THE BLOG'S THREE MAIN OBJECTIVES:
~*Revealing and Getting Rid of Scams | Creating Honest Sustainable Wealth | Offering Happiness, Safety and Legitimacy*~

Tuesday, 5 February 2008

No Pain, No Gain

"These are the times that try men's souls." So said a great patriot, Thomas Paine, during the difficult days of the United States' infancy.

Now we're enduring trying times for investors. Scary, unsettling times. The market, as I write this, as measured by the Dow, is down about 14 percent from its high last fall. Unemployment is up, although still at a low level by postwar standards. The volatility in the market is breathtaking, with 200 points up or down on the Dow now routine.

Stress, Mania, Terror

Foreign markets are no longer the haven they have been for the last several years. Emerging markets have taken wild swings, often down, and even my favorite, the EFA -- the exchange traded fund for large companies in developed European nations, Australia, Japan, and New Zealand -- has been under severe stress.

We now know that one maniac trader at a huge French bank, Societe Generale, apparently caused wild gyrations two weeks ago by his trades and the bank's attempts to unwind them. We further know that immense hedge funds with billions of dollars available to play with are now able to move markets drastically down. That's because of a change in exchange rules that allows short sales, even without a prior uptick in the price of the stock in question. The traders make fortunes, we lose our lunches.

In other words, these last few months have been terrifying. Not just unsettling -- terrifying.

Agonizing Times

These are the times when the serious investor has to bear down and realize the facts of life. These are especially the times when financial advisors, purveyors of financial products, brokers, and insurance salesmen have to draw upon their inner resources to make certain they do their best for their clients.

This is also a time when such clients rightly wonder if it's safe to do anything with their money besides keep it in savings accounts or CDs. Why should people saving for their retirement go through the pain they're going through right now? Why go through the agony?

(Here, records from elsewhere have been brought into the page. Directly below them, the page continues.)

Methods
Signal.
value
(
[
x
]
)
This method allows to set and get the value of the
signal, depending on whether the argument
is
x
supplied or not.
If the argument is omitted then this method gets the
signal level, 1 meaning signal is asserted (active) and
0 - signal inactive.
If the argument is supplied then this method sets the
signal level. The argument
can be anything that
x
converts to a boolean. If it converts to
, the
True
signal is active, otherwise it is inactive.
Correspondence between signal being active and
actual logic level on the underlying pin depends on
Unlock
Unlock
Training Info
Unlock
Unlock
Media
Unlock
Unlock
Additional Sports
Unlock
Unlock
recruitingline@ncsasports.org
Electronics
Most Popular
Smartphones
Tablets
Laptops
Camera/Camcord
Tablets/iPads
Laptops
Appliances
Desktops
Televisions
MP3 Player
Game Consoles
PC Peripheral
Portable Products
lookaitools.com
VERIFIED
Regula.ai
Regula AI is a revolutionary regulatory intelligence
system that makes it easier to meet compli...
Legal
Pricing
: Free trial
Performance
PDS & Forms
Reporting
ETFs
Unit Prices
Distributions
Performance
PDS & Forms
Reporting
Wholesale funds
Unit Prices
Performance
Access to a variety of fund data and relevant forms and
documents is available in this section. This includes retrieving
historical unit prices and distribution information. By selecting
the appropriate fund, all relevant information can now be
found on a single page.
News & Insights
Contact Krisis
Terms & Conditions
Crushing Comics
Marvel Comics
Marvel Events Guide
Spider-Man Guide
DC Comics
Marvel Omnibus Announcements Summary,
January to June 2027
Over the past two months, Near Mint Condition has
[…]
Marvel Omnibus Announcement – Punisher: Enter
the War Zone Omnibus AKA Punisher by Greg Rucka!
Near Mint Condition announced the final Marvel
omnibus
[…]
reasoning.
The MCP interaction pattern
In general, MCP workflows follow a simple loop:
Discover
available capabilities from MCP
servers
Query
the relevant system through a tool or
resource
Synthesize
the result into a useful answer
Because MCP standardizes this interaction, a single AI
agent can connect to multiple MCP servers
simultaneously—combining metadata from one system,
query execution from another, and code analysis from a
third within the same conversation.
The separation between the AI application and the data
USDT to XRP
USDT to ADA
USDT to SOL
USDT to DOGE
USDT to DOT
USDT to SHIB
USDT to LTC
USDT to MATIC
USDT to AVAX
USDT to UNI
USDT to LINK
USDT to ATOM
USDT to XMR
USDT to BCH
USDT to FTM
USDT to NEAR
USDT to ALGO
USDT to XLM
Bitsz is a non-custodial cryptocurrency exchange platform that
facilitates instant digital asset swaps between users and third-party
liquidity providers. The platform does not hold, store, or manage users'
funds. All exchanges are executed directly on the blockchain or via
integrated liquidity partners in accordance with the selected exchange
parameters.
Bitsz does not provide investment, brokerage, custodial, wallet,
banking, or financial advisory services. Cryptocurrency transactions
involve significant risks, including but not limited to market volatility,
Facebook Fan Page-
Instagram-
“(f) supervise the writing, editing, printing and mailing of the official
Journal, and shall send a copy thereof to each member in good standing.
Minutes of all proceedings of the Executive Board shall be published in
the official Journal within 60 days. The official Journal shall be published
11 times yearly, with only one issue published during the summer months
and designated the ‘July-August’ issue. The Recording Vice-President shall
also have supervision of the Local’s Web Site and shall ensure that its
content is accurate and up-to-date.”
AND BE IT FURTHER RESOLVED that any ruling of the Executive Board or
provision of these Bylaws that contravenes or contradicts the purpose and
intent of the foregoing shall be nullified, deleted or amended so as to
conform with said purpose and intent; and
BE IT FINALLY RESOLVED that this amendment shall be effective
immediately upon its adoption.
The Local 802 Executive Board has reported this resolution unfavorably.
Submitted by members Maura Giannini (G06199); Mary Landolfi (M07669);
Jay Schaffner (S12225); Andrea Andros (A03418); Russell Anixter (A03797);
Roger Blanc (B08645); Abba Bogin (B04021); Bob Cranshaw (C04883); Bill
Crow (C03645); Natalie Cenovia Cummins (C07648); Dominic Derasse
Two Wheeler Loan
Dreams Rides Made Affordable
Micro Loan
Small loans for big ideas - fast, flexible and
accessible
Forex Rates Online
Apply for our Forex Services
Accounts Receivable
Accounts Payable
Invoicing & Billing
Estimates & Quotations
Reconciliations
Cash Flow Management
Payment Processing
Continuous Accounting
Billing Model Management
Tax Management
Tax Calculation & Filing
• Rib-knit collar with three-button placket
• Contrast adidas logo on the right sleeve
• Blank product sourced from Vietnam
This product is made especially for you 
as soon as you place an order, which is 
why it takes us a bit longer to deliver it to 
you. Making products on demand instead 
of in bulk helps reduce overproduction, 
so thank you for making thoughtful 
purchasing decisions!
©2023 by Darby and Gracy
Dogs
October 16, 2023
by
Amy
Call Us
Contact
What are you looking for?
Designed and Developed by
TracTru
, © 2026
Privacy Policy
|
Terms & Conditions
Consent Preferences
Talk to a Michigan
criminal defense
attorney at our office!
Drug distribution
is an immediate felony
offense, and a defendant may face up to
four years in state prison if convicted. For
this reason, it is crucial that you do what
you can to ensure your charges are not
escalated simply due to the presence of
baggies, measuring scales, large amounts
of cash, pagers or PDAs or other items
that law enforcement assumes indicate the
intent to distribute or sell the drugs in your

Well, here are a few reasons.

The Price We Pay

Over periods of more than a few years, in all but a few times over the last 53 years, broad indexes of stocks have outperformed cash or bonds (including reinvestment of dividends). Measured over long periods this out-performance has been breathtaking, on the order of two to one over 10 years and much more than that over two decades or more. (By broad indexes, I mean the S&P 500 or the Dow.)

For investors who are starting early or in middle age, diversified baskets of solid stocks are the only way they'll earn enough money to fund a decent retirement. The pain and anguish we as investors feel as stocks fall day after day, week after week, month after month, is simply what we go through to get that extra capital gain. It's painful, cruel risk, but that's the price for those super returns over long periods.

There are ways to mitigate the pain: As my pal and colleague Ray Lucia has said, it's vital to keep a good chunk of cash or near-cash to draw on for your needs. That way, you don't have to sell stocks when they're down to get the money you need. To that end, there are variable annuities that lock in gains in markets even if the market tanks. (Investors should be aware that there's a fee for this, and evaluate whether they want to pay it.)

Cash In

It's sensible to keep some money in safe bonds: treasuries or highly rated corporates, preferably of medium duration because long bonds can take a wild beating if inflation rears its head. Bonds rarely fall as far or as fast as stocks, and often move in the opposite direction from stocks. These, too, are ballast in stormy weather.

The usual rule is that middle-age workers should have close to 50 percent of their assets in bonds or cash equivalents, and more as they get older. My respectful view is that we don't need anywhere near that much cash and bonds in our portfolios as long as we're working and have income from labor. We don't need to miss out on the opportunities for superior growth from stocks as young or even middle-age investors until we're out of the labor force, and must be extremely careful not to lose what we can't replace.

What should be the exact amount of cash and bonds to have at various ages? Again, there's an old saw that you should have 100 percent minus your age in stocks, and the rest in bonds and cash. (So, if you're 40, you should have 60 percent in stocks; if you're 60, you should have 40 percent in stocks, and so on.) Again, I would say that's too conservative over the long haul, but only each investor knows how much risk tolerance he or she has. Discuss this with your advisor.

by Ben Stein

Throw Out the Lifeline

The main fact you should bear in mind every day is that over long periods, money is made when the stock market is down, not up. As my financial guru Phil DeMuth says, "You make money in bear markets. You just don't know it until later."

If you have enough money to invest without scaring yourself and your family, now is a fine time to buy broad indexes of stocks. Just don't expect these buys to pay off right away. As I've said many times before, my advice is strictly for long-term investors.

To my readers who are financial advisors and brokers and planners, please help your clients understand this. Get on the phone with them and calm them down -- you're their lifeline in the storm. Now's the time for you to step up and help your clients make the right choices: Remind them that slow and steady in the market wins the race. It's simple, but it's true.